Straight talking David Hepworth, the esteemed editor of The Word magazine and co-founder of such titles as Mixmag, Smash Hits, and The Face, nailed the argument with the night’s opening statement. Do not attempt to reproduce the magazine experience in web form. The printed word is glossy, definitive and final. The web is none of these things. To work on the web, said Hepworth, your offering must have humility, economy and personality. At least two of those things can be said to be absent from the UK’s magazine culture, with the third possibly endangered in the vast majority of the output.

Then at one point the discussion descended into one of gender politics stemming from the unfortunately all male panel.

The most glaring misjudgment, however, was uttered by Paul Kurzeja — creative director at Redwood, the world’s biggest customer publishing agency. Declaring the future to be one of technological revolution and infinitely diverse media, Kurzeja invoked that most misguided of delusions — YOU WILL HAVE THE INTERNET ON YOUR FRIDGE.

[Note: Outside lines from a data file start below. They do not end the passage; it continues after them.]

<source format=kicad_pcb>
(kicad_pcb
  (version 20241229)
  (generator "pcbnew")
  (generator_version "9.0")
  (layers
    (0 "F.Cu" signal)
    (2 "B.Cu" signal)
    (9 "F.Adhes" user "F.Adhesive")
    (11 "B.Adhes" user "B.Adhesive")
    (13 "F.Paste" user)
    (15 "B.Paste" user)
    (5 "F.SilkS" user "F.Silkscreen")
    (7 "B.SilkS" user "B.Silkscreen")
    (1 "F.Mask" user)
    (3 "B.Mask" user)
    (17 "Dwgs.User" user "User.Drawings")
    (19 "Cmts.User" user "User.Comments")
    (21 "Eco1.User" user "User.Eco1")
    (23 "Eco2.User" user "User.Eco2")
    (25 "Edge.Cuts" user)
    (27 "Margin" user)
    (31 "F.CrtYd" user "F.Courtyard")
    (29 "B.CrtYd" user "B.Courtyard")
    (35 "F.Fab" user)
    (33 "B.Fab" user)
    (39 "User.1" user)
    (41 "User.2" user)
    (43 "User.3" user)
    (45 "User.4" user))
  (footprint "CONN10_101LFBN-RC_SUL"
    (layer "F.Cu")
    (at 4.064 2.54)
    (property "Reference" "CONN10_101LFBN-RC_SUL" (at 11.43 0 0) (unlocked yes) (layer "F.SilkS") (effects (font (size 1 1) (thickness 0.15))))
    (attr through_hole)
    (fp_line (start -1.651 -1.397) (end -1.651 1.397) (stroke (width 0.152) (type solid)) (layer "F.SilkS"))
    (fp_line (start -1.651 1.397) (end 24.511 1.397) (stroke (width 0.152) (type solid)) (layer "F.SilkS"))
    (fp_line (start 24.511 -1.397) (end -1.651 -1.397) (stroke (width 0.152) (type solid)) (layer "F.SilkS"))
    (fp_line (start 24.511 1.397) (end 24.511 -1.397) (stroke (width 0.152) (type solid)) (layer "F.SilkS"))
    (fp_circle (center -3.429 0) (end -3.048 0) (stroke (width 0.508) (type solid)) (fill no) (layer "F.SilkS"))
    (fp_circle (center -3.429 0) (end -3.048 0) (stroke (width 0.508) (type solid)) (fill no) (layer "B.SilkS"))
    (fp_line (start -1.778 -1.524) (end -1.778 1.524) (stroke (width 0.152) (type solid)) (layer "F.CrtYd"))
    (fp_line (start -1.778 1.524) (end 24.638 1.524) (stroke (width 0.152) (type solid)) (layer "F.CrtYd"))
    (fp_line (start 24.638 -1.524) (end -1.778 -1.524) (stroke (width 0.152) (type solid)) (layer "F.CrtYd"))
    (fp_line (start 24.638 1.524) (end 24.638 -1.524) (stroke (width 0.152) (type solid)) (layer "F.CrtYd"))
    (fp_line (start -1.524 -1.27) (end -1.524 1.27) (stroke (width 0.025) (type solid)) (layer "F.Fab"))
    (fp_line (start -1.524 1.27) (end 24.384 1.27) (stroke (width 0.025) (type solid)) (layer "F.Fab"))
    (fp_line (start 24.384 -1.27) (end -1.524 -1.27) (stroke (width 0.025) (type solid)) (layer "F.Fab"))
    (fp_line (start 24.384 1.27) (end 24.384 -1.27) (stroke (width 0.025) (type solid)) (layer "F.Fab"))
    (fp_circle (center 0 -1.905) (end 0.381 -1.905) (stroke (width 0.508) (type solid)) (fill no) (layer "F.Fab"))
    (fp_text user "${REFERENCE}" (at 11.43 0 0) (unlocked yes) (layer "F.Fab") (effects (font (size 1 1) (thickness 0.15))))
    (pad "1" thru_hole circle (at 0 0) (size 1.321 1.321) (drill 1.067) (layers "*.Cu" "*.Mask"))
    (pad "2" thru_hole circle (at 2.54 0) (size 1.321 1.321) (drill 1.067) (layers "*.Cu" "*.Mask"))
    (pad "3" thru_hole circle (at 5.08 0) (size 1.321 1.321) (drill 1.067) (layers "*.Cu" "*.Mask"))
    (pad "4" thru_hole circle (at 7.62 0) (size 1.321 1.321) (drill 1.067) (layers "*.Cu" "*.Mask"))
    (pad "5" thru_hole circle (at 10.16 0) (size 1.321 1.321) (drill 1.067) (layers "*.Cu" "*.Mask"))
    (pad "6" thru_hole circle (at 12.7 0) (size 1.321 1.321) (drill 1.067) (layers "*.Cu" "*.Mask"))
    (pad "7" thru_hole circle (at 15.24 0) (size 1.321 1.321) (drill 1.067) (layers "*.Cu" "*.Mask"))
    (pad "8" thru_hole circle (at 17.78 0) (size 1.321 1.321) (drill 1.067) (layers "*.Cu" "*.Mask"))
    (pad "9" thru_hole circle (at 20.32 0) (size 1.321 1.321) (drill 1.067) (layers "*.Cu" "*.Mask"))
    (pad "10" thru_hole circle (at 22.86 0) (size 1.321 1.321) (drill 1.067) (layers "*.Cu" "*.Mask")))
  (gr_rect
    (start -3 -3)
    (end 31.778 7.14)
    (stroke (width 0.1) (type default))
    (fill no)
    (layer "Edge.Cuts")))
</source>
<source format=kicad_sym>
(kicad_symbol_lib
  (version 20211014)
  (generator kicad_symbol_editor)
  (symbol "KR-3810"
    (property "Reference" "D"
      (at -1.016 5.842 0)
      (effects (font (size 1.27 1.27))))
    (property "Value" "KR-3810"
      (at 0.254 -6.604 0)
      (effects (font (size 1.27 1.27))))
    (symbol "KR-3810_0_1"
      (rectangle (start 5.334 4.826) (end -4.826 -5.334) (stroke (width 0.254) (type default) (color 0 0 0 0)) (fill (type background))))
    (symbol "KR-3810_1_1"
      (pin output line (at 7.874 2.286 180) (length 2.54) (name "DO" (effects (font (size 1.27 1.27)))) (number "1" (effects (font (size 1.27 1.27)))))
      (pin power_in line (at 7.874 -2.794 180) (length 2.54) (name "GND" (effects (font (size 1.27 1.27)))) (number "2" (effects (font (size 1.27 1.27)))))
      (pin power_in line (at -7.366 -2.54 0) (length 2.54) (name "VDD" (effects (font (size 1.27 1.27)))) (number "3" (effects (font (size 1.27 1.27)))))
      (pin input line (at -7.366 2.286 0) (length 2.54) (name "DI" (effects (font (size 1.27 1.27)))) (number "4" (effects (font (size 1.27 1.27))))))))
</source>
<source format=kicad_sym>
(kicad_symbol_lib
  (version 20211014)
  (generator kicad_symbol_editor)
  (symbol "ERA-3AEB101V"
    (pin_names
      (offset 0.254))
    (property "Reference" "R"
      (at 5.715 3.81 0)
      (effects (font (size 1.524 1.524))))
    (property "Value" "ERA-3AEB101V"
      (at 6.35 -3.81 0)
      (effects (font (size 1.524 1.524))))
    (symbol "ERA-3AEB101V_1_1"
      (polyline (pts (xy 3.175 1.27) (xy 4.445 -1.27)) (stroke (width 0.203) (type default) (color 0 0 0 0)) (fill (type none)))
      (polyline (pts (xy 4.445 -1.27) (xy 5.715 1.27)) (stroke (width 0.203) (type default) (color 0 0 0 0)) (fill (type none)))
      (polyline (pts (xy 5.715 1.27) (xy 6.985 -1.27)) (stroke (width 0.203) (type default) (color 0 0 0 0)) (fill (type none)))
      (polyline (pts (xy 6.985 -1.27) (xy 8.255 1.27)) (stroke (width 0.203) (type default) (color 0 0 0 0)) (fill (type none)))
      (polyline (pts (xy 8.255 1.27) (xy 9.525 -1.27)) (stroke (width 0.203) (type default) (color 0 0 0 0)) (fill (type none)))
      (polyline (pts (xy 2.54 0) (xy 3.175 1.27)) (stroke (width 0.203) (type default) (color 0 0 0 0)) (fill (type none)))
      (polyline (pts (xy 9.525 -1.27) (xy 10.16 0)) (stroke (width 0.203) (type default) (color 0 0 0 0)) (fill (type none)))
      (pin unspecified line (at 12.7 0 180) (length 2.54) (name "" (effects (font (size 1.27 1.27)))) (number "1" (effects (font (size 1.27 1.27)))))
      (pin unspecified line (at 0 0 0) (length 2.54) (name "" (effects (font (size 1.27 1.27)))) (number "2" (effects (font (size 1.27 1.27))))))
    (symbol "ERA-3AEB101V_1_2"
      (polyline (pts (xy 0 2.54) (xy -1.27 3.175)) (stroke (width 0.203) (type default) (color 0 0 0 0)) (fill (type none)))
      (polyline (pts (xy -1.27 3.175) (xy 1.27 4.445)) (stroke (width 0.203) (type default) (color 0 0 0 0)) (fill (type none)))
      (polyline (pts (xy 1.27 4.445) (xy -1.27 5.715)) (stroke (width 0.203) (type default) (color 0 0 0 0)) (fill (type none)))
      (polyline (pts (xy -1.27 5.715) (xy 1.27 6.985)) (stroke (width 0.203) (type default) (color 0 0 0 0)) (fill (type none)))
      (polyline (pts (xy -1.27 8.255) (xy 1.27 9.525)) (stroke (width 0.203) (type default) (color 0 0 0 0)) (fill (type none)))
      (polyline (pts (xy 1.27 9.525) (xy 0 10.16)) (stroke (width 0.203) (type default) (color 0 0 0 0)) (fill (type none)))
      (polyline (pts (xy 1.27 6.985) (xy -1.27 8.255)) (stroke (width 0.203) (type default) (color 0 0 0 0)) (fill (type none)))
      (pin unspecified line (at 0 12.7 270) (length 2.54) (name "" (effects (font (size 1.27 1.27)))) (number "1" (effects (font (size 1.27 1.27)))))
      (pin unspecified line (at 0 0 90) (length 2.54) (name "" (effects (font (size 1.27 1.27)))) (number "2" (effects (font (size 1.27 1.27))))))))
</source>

Why does this crazed obsession with the assumed permeation of technology into every area of our lives persist? I suggest it’s more an allusion to the quotidian nature of the fridge, the kitchen and its intrinsic presence in our life. It also assumes that we all have a huge, family-sized tank of a fridge, big enough to fit a screen on as well as an ice-crusher, smoothie-maker and little Rupert’s simply darling hamfisted scribbles supposedly meant to be Mummy and Daddy. But, really, I think the ‘empty bottle of milk’ is a perfectly adequate graphical model for the average consumer to reference when considering whether or not to buy more cow juice. Don’t you?